Question

A physicist is testing a new device that produces photon waves. The wavelengths of photons produced with this method are known to be normally distributed with standard deviation 2.7 microns. If he/she measures 15 waves that were produced and gets a sample mean 49 microns, what upper bound would be reported for the 97% confidence interval for the mean wavelength in microns?
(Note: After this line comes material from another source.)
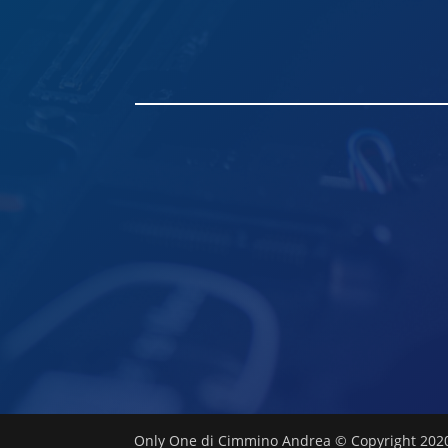
Only One di Cimmino Andrea ©️ Copyright 202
Round your answer to 4 decimal places.

Answer 1

To find the upper bound of the 97% confidence interval for the mean wavelength, use the formula 'upper bound = sample mean + z * (standard deviation / sqrt(sample size))'. Substituting the given values, the upper bound would be approximately 50.8811 microns.

Step-by-step explanation:

To find the upper bound of the 97% confidence interval for the mean wavelength, we can use the formula:

Upper bound = sample mean + z * (standard deviation / sqrt(sample size))

In this case, the sample mean is 49 microns, the standard deviation is 2.7 microns, and the sample size is 15. The critical value z for a 97% confidence interval is approximately 1.8808.

Substituting these values into the formula, we get:

Upper bound = 49 + 1.8808 * (2.7 / sqrt(15))

Calculating this, the upper bound would be approximately 50.8811 microns, rounded to 4 decimal places.